Illustrating its place at the heart of the local industry, Denroy has recently delivered the first sets of components for the "C Series" aircraft from their five year contract with Bombardier Aerospace.

"The aerospace industry has held up very well. The contracts we have with the likes of Airbus and BAE Systems are going very well at the moment. We're supplying 40 kit sets a month into Airbus for wing components and we've got orders through to the end of next year. Then with Bombardier's new C-Series, if the orders take off as predicted it would be great for us and mean a lot of business for the company," elaborated Knowles.

Another key driver for the future could be a research and development project for which the company secured substantial European funding over the summer.

The two-year project will see Denroy take up a lead position in a consortium comprising industry market leaders Airbus and 5M, and scientific and technological research organisations MatRI in the UK and ITA in Spain.

The EC-funded project aims to develop a process to injection mould thermoplastic composite components for aerospace structural applications – with advantages potentially including the widening of the scope for component design, faster production rates and lower energy consumption. The target areas will be the replacement of small-to-medium sized machined aluminium, titanium and hand lay-up thermoset composite components.

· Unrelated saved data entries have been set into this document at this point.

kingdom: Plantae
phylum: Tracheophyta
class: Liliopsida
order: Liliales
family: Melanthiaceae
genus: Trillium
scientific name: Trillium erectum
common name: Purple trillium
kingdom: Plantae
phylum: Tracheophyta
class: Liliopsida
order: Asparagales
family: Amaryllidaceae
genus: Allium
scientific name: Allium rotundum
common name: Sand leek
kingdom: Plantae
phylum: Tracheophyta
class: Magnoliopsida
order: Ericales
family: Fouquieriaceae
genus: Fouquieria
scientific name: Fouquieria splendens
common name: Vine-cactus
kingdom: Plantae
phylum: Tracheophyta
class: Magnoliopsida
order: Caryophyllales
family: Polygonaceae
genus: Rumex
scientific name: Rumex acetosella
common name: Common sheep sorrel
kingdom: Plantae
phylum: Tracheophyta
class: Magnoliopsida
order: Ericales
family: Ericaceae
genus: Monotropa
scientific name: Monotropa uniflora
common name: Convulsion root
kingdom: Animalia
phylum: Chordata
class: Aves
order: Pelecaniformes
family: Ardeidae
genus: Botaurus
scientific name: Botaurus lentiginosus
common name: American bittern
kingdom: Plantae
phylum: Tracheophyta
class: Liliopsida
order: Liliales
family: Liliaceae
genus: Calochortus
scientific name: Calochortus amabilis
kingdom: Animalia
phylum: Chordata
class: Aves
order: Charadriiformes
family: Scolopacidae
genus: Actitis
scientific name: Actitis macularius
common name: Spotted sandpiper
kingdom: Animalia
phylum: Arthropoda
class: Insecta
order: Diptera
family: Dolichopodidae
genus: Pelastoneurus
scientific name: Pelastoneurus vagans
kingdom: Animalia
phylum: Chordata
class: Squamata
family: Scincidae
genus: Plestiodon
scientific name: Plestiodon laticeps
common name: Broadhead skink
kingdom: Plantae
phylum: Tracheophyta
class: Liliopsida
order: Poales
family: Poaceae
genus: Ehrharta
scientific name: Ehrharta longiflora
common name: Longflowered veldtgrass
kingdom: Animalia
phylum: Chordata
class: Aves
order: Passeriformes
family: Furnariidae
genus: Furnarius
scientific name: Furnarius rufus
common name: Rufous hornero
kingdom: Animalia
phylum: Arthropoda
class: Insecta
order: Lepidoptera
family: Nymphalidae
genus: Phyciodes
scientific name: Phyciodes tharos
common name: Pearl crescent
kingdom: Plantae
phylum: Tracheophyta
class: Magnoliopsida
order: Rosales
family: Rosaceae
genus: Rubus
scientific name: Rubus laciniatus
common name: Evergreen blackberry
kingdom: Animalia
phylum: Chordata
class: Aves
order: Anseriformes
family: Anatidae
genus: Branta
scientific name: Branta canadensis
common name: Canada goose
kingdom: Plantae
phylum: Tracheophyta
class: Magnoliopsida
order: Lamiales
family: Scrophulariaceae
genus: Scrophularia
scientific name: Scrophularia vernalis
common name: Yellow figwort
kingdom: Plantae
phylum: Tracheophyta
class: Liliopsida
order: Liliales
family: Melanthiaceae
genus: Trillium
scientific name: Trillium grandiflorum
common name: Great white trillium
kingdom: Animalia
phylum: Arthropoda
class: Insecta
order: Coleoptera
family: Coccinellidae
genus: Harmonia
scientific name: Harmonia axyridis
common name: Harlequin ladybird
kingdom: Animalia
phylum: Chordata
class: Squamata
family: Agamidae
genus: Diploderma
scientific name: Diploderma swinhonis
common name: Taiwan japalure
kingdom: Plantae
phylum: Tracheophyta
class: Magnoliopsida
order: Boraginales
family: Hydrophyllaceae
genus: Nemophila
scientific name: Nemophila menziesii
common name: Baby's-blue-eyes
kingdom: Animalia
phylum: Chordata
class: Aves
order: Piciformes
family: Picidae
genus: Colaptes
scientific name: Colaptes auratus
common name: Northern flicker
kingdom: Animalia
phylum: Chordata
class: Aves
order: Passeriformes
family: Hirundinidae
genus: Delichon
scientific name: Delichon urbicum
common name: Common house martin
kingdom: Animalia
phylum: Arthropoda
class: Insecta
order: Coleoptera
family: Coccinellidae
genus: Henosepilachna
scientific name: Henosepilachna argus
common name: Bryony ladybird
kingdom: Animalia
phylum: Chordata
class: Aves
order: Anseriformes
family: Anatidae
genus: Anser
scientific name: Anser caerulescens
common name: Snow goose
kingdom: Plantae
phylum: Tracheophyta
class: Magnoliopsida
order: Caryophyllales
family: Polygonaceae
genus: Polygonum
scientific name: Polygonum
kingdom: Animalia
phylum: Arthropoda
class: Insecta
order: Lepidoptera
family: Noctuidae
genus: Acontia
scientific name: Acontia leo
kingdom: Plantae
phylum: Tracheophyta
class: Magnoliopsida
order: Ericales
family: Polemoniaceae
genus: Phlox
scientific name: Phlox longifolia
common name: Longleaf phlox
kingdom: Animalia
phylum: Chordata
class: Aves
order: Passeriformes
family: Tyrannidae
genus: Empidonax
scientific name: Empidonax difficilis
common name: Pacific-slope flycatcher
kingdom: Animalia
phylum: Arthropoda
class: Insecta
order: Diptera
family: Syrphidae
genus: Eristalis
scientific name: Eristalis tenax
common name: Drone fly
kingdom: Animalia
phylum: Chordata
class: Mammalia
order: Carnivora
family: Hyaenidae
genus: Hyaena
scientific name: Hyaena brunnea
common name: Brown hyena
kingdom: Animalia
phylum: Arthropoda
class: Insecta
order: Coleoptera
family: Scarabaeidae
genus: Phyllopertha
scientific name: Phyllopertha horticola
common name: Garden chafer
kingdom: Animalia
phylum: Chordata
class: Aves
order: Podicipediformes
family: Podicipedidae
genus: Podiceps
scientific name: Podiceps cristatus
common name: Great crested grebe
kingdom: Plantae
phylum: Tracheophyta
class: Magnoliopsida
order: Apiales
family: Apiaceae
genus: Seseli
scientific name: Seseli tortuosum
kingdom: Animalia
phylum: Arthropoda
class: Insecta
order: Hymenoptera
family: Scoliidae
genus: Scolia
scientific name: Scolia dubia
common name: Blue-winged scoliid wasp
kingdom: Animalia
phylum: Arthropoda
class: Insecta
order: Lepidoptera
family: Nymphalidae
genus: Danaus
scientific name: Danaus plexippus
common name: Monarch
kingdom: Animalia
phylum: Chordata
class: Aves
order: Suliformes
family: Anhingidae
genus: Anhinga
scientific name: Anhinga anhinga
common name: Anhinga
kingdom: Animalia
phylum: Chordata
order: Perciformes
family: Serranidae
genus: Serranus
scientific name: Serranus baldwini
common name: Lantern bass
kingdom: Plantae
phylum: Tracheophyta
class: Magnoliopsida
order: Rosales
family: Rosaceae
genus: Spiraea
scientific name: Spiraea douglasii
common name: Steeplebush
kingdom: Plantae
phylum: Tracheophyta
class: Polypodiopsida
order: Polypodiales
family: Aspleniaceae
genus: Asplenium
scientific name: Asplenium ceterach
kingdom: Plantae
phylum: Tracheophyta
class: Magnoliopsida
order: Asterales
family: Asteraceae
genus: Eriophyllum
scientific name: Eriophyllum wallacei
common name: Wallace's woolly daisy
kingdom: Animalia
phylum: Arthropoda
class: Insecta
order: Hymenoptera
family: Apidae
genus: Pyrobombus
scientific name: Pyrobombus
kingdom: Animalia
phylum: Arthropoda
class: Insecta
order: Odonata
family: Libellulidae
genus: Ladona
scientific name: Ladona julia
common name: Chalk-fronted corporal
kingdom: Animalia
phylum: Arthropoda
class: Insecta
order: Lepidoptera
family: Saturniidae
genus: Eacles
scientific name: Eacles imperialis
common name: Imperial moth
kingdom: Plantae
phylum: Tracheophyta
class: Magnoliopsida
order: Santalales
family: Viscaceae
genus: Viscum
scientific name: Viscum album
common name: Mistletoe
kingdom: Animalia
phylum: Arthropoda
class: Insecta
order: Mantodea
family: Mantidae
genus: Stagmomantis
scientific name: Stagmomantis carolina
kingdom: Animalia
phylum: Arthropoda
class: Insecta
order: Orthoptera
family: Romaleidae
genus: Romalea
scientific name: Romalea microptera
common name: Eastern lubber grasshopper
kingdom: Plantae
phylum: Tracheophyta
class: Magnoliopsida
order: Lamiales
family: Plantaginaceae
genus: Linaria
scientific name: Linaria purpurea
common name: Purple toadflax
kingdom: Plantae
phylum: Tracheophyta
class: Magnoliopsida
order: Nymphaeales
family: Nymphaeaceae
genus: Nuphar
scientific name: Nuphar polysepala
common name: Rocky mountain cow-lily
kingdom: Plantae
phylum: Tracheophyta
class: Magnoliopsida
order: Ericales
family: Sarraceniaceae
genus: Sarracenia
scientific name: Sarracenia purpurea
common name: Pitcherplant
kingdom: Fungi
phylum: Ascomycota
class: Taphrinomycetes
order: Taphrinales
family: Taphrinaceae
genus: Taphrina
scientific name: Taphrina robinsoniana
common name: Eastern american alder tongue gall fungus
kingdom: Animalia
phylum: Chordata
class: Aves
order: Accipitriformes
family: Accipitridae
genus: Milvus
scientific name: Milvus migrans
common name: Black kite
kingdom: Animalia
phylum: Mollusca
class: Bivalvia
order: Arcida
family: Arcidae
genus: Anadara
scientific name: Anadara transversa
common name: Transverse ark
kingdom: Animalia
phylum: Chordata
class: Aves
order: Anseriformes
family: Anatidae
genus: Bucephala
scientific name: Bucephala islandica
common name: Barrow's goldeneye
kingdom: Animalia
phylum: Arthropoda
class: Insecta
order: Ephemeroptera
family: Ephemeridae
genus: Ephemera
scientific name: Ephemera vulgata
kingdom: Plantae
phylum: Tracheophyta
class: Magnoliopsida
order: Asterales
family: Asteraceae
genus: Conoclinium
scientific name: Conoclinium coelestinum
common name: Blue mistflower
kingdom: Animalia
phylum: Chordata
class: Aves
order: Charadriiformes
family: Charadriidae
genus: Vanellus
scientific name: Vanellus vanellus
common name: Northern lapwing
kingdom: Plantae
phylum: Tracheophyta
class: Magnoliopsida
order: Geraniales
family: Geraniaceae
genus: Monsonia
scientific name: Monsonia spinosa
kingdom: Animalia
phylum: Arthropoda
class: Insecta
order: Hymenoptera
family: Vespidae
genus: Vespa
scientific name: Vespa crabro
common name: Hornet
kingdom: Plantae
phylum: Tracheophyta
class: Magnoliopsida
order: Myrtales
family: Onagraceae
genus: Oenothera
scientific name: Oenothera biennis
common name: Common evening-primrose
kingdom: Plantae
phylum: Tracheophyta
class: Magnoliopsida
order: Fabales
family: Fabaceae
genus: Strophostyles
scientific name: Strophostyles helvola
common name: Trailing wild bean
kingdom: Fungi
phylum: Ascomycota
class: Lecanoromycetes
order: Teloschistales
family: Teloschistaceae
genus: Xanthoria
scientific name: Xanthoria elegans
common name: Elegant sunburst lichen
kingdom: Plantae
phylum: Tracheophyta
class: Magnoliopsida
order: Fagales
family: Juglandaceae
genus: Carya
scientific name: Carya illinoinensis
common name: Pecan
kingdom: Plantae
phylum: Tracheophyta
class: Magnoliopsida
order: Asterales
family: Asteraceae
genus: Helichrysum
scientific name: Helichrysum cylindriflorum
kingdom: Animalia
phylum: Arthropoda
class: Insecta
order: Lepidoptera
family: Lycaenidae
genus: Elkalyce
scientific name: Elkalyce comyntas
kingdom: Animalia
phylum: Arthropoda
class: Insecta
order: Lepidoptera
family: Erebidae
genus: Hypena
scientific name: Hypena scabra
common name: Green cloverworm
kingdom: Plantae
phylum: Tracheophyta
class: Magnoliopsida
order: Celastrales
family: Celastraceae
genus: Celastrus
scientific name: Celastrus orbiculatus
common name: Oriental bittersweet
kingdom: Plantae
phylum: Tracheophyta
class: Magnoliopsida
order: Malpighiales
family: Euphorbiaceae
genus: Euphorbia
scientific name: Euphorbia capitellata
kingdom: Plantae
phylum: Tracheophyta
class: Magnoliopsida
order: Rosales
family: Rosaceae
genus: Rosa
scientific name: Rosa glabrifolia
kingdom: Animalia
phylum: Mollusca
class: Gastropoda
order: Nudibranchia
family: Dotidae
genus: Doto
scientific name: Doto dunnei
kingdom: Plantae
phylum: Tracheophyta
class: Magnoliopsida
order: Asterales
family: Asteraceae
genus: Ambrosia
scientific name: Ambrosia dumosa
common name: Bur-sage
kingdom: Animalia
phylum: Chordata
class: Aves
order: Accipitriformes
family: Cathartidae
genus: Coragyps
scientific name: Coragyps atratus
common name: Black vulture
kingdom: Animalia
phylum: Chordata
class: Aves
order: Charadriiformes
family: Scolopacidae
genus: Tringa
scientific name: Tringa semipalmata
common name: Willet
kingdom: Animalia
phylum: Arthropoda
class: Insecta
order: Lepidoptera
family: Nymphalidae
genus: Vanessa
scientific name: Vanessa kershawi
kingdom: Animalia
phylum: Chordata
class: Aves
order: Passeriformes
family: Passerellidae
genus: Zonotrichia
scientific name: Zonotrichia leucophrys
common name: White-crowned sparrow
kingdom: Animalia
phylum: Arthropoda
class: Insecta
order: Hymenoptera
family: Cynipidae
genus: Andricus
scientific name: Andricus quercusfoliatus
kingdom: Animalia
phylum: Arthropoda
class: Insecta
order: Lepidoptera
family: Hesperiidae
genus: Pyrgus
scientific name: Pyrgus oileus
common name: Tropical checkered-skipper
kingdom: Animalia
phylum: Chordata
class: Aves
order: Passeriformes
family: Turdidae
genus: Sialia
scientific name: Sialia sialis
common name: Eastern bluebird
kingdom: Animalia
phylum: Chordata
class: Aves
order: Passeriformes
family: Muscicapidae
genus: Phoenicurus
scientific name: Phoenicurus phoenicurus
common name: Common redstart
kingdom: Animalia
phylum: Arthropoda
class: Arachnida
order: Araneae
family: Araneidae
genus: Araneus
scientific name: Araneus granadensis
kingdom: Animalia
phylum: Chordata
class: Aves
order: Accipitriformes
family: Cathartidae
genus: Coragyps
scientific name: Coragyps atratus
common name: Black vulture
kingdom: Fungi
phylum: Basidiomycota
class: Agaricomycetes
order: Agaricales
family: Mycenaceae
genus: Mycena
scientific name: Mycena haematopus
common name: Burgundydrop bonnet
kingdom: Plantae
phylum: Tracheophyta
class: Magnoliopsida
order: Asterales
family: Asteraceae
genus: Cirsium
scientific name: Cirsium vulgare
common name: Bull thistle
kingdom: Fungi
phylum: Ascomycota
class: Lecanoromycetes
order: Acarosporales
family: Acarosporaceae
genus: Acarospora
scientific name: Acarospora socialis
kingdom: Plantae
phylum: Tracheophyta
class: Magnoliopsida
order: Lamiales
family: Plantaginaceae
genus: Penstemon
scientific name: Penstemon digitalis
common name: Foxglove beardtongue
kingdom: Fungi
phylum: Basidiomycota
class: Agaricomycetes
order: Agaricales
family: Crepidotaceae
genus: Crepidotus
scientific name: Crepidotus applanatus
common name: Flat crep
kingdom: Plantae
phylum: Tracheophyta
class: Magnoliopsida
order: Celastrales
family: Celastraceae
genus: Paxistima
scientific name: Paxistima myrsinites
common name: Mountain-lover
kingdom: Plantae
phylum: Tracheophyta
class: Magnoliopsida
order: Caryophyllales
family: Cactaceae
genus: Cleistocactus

A successful implementation of the process being developed under the research programme, which kicked off in September, will put Denroy at the forefront of ground-breaking technology opportunities for the aerospace industry.

"The process could reduce component costs and manufacturing times, and that's what the manufacturing and aerospace companies are interested in," explained Knowles.

"It could be massive. We're trying to tie up the intellectual property rights because we simply couldn't cope with the demand on it alone. We hope to be able to manufacture the components here but also sell the rights for manufacturing to other injection companies. That could be a big shot in the arm for industry here in general."

Operating in niche markets, Denroy Plastics perhaps hasn't got the recognition it deserves in years past, but the company looks set to remain at the forefront of an industrial sector that will be crucial to the UK in future.

"The company is 40 years old this year but more plaudits have perhaps gone to Denman International, our sister company which make hairbrushes," joked Knowles.

"But in the last three or four years we have really come into our own and with the C-Series contracts and the EU funding for the research project, things are really picking up pace."